Unity Catalog supports complex types through schema introspection:

  • Arrays: array<T> syntax (e.g., array<string>, array<bigint>)
  • Structs: struct<field:type,...> syntax (e.g., struct<name:string,age:int>)
  • Nested types: Arbitrary nesting supported (e.g., array<struct<...>>, struct<field:array<...>>)

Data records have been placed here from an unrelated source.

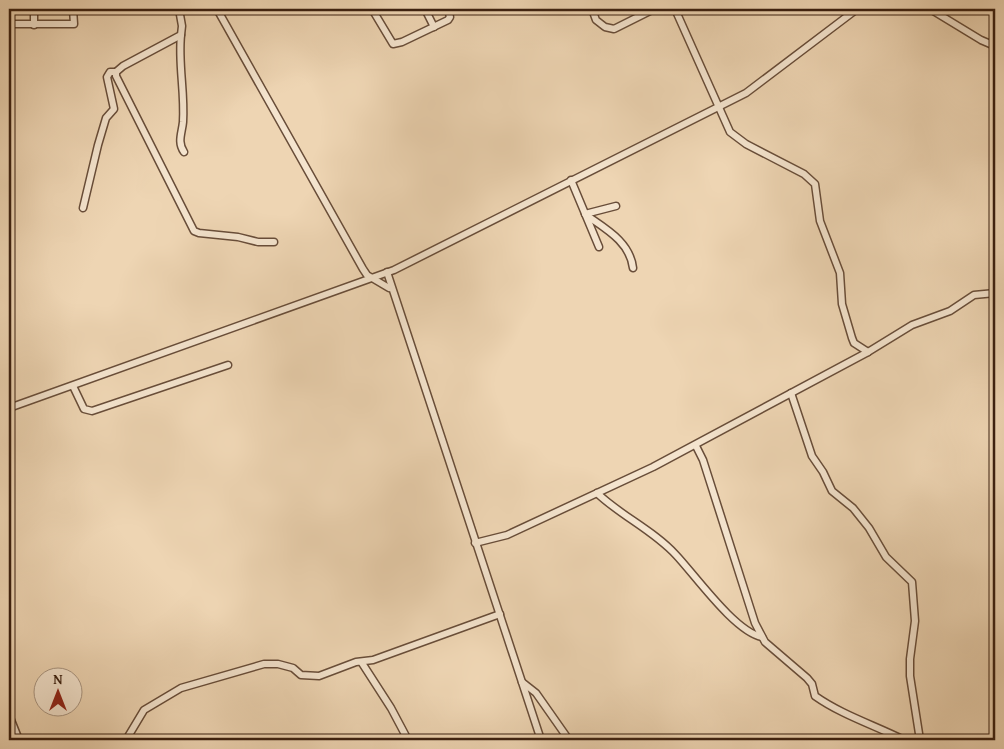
<svg xmlns="http://www.w3.org/2000/svg" width="1004" height="749" font-family="'Gentium Book Plus',serif">
<style>
.lines{fill:none;stroke-linecap:round;stroke-linejoin:round}
.minor-casing{stroke:#684d39;stroke-width:9}
.minor{stroke:#f4e4ce;stroke-width:6}
</style>
<rect width="100%" height="100%" fill="#eed5b3"/>
<filter id="stains"><feTurbulence type="fractalNoise" baseFrequency=".004" numOctaves="4"/><feColorMatrix values="0 0 0 0 .2 0 0 0 0 .09 0 0 0 0 .02 0 0 0 .5 -.17"/></filter>
<radialGradient id="worn" r=".72"><stop offset=".6" stop-color="#630" stop-opacity="0"/><stop offset="1" stop-color="#630" stop-opacity=".3"/></radialGradient>
<g class="lines">
<defs>
<g id="minor">
<polyline points="179,9 182,26 181,35 123,66 116,72 116,76 194,231 199,233 238,237 258,242 274,242"/>
<polyline points="217,9 363,269 367,275 389,288"/>
<polyline points="372,9 393,44 402,42 448,20 450,17 448,9"/>
<polyline points="425,9 434,27"/>
<polyline points="592,9 596,20 605,27 614,29 654,9"/>
<polyline points="675,9 730,132 746,144 804,174 815,184 820,221 840,273 842,304 852,338 854,343 868,352"/>
<polyline points="930,9 981,40 995,46"/>
<polyline points="9,24 74,24 73,9"/>
<polyline points="34,25 34,9"/>
<path d="M 181,35 C 178,64 185,92 183,122 C 182,133 177,142 184,152"/>
<polyline points="571,180 599,247"/>
<polyline points="83,208 98,145 106,118 114,109 107,77 110,72 116,72"/>
<polyline points="585,214 616,206"/>
<path d="M 586,215 C 606,229 630,242 633,268"/>
<polyline points="387,272 541,740"/>
<polyline points="73,386 84,409 92,411 228,365"/>
<polyline points="791,393 812,456 823,472 832,491 853,508 869,528 886,557 912,582 915,621 910,659 910,676 920,740"/>
<polyline points="9,408 394,270 746,93 857,9"/>
<path d="M 696,446 L 703,460 L 755,623 L 765,642 L 807,678 L 812,684 L 815,696 C 842,715 874,725 904,740"/>
<path d="M 597,493 C 621,516 653,530 676,555 C 695,575 735,632 762,637"/>
<polyline points="475,543 507,535 653,467 868,352 912,325 950,311 974,295 995,293"/>
<polyline points="362,663 391,708 408,740"/>
<polyline points="522,682 536,693 569,740"/>
<polyline points="9,715 19,740"/>
<polyline points="126,740 144,710 181,688 264,664 278,664 293,668 301,675 319,676 356,662 373,660 500,614"/>
</g>
</defs>
<use href="#minor" class="minor-casing"/>
<use href="#minor" class="minor"/>
</g>
<rect width="1004" height="749" fill="none" stroke="#eed5b3" stroke-width="30"/>
<rect x="10" y="10" width="984" height="729" fill="none" stroke="#3b2010" stroke-width="2.5"/>
<rect x="15" y="15" width="974" height="719" fill="none" stroke="#3b2010"/>
<g transform="translate(58 692)"><circle r="24" fill="#f4e4ce" stroke="#aa9682"/>
<path d="M0-4L9 19L0 12L-9 19Z" fill="#8f2418"/>
<text y="-8" font-size="14" font-weight="bold" text-anchor="middle" fill="#3b2010">N</text>
</g>
<rect width="100%" height="100%" filter="url(#stains)"/>
<rect width="100%" height="100%" fill="url(#worn)"/>
</svg>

Complex types are automatically mapped to Arrow types during schema introspection. See Complex Type Support for details.

Unity Credentials

Option Description
token Personal access token (env: DATABRICKS_TOKEN)
client_id OAuth M2M client ID
client_secret OAuth M2M client secret

Auth types: pat, oauth_m2m, azure_cli, gcp_login. Resolves via: explicit options → env vars → ~/.databrickscfg → cloud-native auth.


Databricks Catalog

default:
  catalogs:
    - name: dbx_catalog
      type: databricks
      options:
        workspace_url: https://my-workspace.cloud.databricks.com
        catalog: main
        # schema: prod_silver  # optional — restricts explore/sources to this schema
        token: ${DATABRICKS_TOKEN}

Databricks Options

Option Required Type Default Description
workspace_url yes str Workspace URL
catalog yes str Catalog name
schema no str None Default schema for writes. When set, restricts explore/REPL and source declarations to this schema only.
http_path no str None SQL warehouse HTTP path

Usage Examples

Source from Unity

-- rivet:name: raw_sales
-- rivet:type: source
-- rivet:catalog: unity_catalog
-- rivet:table: main.sales.transactions
name: raw_sales
type: source
catalog: unity_catalog
table: main.sales.transactions
from rivet_core.models import Joint

raw_sales = Joint(
    name="raw_sales",
    joint_type="source",
    catalog="unity_catalog",
    table="main.sales.transactions",
)

Sink to Databricks

-- rivet:name: write_summary
-- rivet:type: sink
-- rivet:upstream: daily_summary
-- rivet:catalog: dbx_catalog
-- rivet:table: main.analytics.daily_summary
-- rivet:write_strategy: merge
-- rivet:merge_keys: date_key
name: write_summary
type: sink
upstream: daily_summary
catalog: dbx_catalog
table: main.analytics.daily_summary
write_strategy:
  mode: merge
  key_columns: [date_key]
from rivet_core.models import Joint

write_summary = Joint(
    name="write_summary",
    joint_type="sink",
    upstream=["daily_summary"],
    catalog="dbx_catalog",
    table="main.analytics.daily_summary",
    write_strategy="merge",
)

Known Limitations

  • Network dependency — Requires Databricks workspace connectivity. Subject to warehouse auto-scaling delays.
  • Warehouse startup — Serverless/auto-stopped warehouses may take 30-120s. Adjust wait_timeout.
  • Result sizeEXTERNAL_LINKS disposition streams Arrow IPC chunks via pre-signed URLs.
  • Auth complexity — Multiple methods (PAT, OAuth M2M, Azure AD, GCP). Ensure correct credentials for your workspace type.
  • Three-part table names — Unity Catalog uses catalog.schema.table. Include all three parts when needed.